Your task – Among the lines below, list those containing the string "feng".

The records –

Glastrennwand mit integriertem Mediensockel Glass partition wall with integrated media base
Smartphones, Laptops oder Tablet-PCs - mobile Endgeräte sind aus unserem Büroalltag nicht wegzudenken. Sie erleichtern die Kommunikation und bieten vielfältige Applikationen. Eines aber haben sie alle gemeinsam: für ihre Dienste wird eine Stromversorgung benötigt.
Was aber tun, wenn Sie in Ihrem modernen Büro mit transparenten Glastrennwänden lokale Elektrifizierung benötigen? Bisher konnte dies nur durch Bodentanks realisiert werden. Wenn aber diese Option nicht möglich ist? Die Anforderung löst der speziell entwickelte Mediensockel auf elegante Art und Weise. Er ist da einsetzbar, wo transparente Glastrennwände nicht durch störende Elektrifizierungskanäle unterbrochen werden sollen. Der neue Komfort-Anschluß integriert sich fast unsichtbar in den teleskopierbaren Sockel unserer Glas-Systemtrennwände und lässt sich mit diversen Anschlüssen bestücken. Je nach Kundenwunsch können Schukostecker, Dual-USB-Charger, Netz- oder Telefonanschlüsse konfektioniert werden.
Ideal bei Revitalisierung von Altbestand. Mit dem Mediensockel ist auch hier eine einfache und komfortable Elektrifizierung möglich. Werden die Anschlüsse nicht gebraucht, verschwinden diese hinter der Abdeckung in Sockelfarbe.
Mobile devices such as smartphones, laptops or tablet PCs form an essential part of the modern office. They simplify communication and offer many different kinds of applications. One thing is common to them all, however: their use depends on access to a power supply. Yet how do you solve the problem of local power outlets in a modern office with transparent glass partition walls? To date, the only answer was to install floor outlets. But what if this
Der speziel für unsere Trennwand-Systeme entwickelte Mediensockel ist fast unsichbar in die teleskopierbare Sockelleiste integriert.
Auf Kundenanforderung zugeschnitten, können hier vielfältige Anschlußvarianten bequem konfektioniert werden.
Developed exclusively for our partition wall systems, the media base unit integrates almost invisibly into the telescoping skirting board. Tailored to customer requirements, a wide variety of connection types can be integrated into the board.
---
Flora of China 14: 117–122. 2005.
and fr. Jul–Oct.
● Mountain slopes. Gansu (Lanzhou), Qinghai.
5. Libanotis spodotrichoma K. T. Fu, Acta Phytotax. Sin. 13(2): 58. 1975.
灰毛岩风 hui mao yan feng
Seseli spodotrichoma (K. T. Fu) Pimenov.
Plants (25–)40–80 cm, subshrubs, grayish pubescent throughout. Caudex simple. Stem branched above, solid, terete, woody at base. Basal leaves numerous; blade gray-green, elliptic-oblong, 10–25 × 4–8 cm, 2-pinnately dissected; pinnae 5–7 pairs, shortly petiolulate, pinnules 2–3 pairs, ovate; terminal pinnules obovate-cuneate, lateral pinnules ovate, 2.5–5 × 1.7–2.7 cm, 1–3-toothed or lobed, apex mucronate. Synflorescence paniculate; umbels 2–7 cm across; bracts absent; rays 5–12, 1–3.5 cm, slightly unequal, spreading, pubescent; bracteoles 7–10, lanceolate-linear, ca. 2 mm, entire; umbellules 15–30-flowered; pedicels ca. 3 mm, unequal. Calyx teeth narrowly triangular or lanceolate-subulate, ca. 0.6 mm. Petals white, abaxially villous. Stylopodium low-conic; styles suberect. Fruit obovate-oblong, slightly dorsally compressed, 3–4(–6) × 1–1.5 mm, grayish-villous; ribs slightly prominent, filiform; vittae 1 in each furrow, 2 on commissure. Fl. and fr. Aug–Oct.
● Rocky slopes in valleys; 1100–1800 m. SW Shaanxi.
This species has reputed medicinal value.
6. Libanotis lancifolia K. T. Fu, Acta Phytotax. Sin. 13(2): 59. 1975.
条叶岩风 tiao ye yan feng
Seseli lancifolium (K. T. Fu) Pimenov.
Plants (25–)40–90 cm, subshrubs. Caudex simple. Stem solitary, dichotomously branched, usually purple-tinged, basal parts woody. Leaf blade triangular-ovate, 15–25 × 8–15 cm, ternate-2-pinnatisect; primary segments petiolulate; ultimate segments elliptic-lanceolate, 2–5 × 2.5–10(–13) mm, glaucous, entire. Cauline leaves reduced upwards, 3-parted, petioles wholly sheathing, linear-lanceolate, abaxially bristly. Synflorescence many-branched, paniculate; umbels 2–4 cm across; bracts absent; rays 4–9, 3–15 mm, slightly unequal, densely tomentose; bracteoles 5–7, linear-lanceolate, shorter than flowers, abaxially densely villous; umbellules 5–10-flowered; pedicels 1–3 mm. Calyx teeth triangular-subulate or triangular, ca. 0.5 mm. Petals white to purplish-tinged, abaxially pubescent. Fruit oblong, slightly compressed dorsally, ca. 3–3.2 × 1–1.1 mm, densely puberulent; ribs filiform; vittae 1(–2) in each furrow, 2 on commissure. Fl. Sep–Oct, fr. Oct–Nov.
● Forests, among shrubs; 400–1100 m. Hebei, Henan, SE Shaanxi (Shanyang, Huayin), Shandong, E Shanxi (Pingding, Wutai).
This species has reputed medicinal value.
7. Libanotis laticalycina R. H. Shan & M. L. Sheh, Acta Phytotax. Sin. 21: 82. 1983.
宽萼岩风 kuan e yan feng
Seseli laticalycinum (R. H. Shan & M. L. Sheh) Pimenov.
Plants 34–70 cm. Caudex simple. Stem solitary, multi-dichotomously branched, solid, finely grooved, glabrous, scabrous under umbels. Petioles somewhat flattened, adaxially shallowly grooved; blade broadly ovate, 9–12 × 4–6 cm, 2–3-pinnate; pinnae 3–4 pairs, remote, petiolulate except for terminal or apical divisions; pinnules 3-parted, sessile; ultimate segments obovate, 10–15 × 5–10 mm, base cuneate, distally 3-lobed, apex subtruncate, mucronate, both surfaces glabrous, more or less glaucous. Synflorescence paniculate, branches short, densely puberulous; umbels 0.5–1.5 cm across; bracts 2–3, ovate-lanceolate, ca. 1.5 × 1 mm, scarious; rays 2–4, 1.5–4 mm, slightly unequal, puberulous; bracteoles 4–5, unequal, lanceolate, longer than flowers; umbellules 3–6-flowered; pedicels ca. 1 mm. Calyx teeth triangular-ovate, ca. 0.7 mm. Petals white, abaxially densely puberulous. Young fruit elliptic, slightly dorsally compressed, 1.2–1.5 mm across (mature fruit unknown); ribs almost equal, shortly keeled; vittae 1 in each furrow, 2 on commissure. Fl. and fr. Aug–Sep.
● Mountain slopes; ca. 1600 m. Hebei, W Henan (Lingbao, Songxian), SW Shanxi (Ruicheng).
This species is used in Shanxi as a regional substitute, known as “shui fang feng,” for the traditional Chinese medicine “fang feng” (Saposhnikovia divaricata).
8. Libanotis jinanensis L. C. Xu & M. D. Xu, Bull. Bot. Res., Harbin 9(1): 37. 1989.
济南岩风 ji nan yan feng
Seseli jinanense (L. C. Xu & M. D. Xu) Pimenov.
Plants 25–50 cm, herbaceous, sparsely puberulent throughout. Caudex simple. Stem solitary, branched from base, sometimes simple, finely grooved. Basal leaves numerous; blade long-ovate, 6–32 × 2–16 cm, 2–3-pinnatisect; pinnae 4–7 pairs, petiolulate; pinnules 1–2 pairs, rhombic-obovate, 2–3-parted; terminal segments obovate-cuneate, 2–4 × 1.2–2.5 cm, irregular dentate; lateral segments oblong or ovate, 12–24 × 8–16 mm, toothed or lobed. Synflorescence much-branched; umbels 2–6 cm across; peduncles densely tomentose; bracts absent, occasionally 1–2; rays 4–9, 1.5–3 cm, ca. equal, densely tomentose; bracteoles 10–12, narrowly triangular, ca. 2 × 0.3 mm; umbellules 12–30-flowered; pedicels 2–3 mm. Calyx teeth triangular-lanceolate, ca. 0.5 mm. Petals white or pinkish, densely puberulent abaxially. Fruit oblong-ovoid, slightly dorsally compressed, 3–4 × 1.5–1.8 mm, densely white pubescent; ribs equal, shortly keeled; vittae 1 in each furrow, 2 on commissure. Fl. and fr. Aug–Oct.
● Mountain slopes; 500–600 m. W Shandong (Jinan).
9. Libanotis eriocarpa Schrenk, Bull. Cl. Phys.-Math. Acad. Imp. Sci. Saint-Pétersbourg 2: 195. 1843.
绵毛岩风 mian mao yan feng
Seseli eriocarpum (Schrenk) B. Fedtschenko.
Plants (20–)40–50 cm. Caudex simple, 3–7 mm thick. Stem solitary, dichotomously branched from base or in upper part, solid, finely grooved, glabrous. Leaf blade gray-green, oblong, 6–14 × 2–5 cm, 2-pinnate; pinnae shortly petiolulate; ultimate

Solved problem –
灰毛岩风 hui mao yan feng
条叶岩风 tiao ye yan feng
宽萼岩风 kuan e yan feng
This species is used in Shanxi as a regional substitute, known as “shui fang feng,” for the traditional Chinese medicine “fang feng” (Saposhnikovia divaricata).
济南岩风 ji nan yan feng
绵毛岩风 mian mao yan feng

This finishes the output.